JOB: Every record below must be returned exactly as it was received.

Stored records:
--- START ---
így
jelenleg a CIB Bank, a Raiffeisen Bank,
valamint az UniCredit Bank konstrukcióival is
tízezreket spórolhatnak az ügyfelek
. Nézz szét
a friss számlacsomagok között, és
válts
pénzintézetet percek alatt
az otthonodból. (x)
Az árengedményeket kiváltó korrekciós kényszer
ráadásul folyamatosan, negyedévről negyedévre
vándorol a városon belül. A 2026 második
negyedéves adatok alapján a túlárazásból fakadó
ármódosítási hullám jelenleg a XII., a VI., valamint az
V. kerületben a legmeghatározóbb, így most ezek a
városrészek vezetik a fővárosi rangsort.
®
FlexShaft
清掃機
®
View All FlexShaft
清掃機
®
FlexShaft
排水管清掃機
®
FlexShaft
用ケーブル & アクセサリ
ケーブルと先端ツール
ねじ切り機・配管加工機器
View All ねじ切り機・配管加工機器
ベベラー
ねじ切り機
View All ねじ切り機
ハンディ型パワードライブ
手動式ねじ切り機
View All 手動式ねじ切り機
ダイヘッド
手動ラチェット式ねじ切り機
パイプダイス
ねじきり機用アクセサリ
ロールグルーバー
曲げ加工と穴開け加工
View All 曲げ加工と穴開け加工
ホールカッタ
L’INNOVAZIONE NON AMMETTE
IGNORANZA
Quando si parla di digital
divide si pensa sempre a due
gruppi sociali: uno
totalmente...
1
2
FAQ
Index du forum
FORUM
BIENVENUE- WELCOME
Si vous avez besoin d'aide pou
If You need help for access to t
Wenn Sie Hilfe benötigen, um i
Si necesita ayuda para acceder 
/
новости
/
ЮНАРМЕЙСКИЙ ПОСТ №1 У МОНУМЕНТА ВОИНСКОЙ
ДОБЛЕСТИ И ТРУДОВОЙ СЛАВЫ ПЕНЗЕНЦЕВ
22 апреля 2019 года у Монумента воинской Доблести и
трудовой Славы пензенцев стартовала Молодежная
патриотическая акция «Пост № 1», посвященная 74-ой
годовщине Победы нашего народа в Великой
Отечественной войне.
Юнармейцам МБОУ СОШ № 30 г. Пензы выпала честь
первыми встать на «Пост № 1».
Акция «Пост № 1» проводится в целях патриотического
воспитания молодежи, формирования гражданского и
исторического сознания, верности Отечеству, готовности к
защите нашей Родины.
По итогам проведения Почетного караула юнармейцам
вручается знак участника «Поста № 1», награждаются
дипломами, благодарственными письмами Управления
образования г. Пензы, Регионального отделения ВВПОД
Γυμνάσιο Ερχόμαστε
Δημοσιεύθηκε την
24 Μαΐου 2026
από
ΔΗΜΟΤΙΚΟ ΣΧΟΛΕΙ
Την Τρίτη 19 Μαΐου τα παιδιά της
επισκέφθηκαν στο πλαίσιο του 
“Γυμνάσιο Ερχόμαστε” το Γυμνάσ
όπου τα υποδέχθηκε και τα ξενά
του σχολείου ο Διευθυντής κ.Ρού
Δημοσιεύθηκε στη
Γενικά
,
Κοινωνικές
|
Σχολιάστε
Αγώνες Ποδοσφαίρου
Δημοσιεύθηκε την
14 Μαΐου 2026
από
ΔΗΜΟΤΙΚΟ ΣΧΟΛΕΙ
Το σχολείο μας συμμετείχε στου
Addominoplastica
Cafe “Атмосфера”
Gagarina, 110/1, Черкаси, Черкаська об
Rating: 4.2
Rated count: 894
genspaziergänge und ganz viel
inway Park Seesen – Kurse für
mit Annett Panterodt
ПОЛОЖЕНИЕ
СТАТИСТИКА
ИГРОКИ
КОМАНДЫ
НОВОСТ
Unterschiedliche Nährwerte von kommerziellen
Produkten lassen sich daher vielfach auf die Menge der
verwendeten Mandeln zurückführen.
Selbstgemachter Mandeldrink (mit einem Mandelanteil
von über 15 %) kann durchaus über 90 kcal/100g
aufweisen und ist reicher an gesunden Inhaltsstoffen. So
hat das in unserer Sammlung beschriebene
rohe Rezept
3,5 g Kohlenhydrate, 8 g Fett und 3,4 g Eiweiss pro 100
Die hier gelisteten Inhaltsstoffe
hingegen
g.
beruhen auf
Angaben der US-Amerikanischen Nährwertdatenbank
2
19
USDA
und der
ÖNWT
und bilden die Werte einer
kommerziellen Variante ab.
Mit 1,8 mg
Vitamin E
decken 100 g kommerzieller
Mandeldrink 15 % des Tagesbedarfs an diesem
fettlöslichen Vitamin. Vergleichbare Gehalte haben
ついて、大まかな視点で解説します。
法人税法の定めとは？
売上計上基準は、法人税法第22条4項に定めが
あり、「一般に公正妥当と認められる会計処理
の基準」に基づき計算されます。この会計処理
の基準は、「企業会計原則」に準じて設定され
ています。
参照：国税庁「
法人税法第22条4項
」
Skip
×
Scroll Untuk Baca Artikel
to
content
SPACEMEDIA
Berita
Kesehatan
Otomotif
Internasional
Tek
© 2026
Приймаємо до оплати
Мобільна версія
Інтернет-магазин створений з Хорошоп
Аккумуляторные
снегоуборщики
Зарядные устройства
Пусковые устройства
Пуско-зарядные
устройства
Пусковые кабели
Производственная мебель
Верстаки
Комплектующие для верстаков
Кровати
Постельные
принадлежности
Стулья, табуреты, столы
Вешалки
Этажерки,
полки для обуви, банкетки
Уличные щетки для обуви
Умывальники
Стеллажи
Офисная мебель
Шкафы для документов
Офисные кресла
--- END ---
THE ANSWER:
így
jelenleg a CIB Bank, a Raiffeisen Bank,
valamint az UniCredit Bank konstrukcióival is
tízezreket spórolhatnak az ügyfelek
. Nézz szét
a friss számlacsomagok között, és
válts
pénzintézetet percek alatt
az otthonodból. (x)
Az árengedményeket kiváltó korrekciós kényszer
ráadásul folyamatosan, negyedévről negyedévre
vándorol a városon belül. A 2026 második
negyedéves adatok alapján a túlárazásból fakadó
ármódosítási hullám jelenleg a XII., a VI., valamint az
V. kerületben a legmeghatározóbb, így most ezek a
városrészek vezetik a fővárosi rangsort.
®
FlexShaft
清掃機
®
View All FlexShaft
清掃機
®
FlexShaft
排水管清掃機
®
FlexShaft
用ケーブル & アクセサリ
ケーブルと先端ツール
ねじ切り機・配管加工機器
View All ねじ切り機・配管加工機器
ベベラー
ねじ切り機
View All ねじ切り機
ハンディ型パワードライブ
手動式ねじ切り機
View All 手動式ねじ切り機
ダイヘッド
手動ラチェット式ねじ切り機
パイプダイス
ねじきり機用アクセサリ
ロールグルーバー
曲げ加工と穴開け加工
View All 曲げ加工と穴開け加工
ホールカッタ
L’INNOVAZIONE NON AMMETTE
IGNORANZA
Quando si parla di digital
divide si pensa sempre a due
gruppi sociali: uno
totalmente...
1
2
FAQ
Index du forum
FORUM
BIENVENUE- WELCOME
Si vous avez besoin d'aide pou
If You need help for access to t
Wenn Sie Hilfe benötigen, um i
Si necesita ayuda para acceder 
/
новости
/
ЮНАРМЕЙСКИЙ ПОСТ №1 У МОНУМЕНТА ВОИНСКОЙ
ДОБЛЕСТИ И ТРУДОВОЙ СЛАВЫ ПЕНЗЕНЦЕВ
22 апреля 2019 года у Монумента воинской Доблести и
трудовой Славы пензенцев стартовала Молодежная
патриотическая акция «Пост № 1», посвященная 74-ой
годовщине Победы нашего народа в Великой
Отечественной войне.
Юнармейцам МБОУ СОШ № 30 г. Пензы выпала честь
первыми встать на «Пост № 1».
Акция «Пост № 1» проводится в целях патриотического
воспитания молодежи, формирования гражданского и
исторического сознания, верности Отечеству, готовности к
защите нашей Родины.
По итогам проведения Почетного караула юнармейцам
вручается знак участника «Поста № 1», награждаются
дипломами, благодарственными письмами Управления
образования г. Пензы, Регионального отделения ВВПОД
Γυμνάσιο Ερχόμαστε
Δημοσιεύθηκε την
24 Μαΐου 2026
από
ΔΗΜΟΤΙΚΟ ΣΧΟΛΕΙ
Την Τρίτη 19 Μαΐου τα παιδιά της
επισκέφθηκαν στο πλαίσιο του 
“Γυμνάσιο Ερχόμαστε” το Γυμνάσ
όπου τα υποδέχθηκε και τα ξενά
του σχολείου ο Διευθυντής κ.Ρού
Δημοσιεύθηκε στη
Γενικά
,
Κοινωνικές
|
Σχολιάστε
Αγώνες Ποδοσφαίρου
Δημοσιεύθηκε την
14 Μαΐου 2026
από
ΔΗΜΟΤΙΚΟ ΣΧΟΛΕΙ
Το σχολείο μας συμμετείχε στου
Addominoplastica
Cafe “Атмосфера”
Gagarina, 110/1, Черкаси, Черкаська об
Rating: 4.2
Rated count: 894
genspaziergänge und ganz viel
inway Park Seesen – Kurse für
mit Annett Panterodt
ПОЛОЖЕНИЕ
СТАТИСТИКА
ИГРОКИ
КОМАНДЫ
НОВОСТ
Unterschiedliche Nährwerte von kommerziellen
Produkten lassen sich daher vielfach auf die Menge der
verwendeten Mandeln zurückführen.
Selbstgemachter Mandeldrink (mit einem Mandelanteil
von über 15 %) kann durchaus über 90 kcal/100g
aufweisen und ist reicher an gesunden Inhaltsstoffen. So
hat das in unserer Sammlung beschriebene
rohe Rezept
3,5 g Kohlenhydrate, 8 g Fett und 3,4 g Eiweiss pro 100
Die hier gelisteten Inhaltsstoffe
hingegen
g.
beruhen auf
Angaben der US-Amerikanischen Nährwertdatenbank
2
19
USDA
und der
ÖNWT
und bilden die Werte einer
kommerziellen Variante ab.
Mit 1,8 mg
Vitamin E
decken 100 g kommerzieller
Mandeldrink 15 % des Tagesbedarfs an diesem
fettlöslichen Vitamin. Vergleichbare Gehalte haben
ついて、大まかな視点で解説します。
法人税法の定めとは？
売上計上基準は、法人税法第22条4項に定めが
あり、「一般に公正妥当と認められる会計処理
の基準」に基づき計算されます。この会計処理
の基準は、「企業会計原則」に準じて設定され
ています。
参照：国税庁「
法人税法第22条4項
」
Skip
×
Scroll Untuk Baca Artikel
to
content
SPACEMEDIA
Berita
Kesehatan
Otomotif
Internasional
Tek
© 2026
Приймаємо до оплати
Мобільна версія
Інтернет-магазин створений з Хорошоп
Аккумуляторные
снегоуборщики
Зарядные устройства
Пусковые устройства
Пуско-зарядные
устройства
Пусковые кабели
Производственная мебель
Верстаки
Комплектующие для верстаков
Кровати
Постельные
принадлежности
Стулья, табуреты, столы
Вешалки
Этажерки,
полки для обуви, банкетки
Уличные щетки для обуви
Умывальники
Стеллажи
Офисная мебель
Шкафы для документов
Офисные кресла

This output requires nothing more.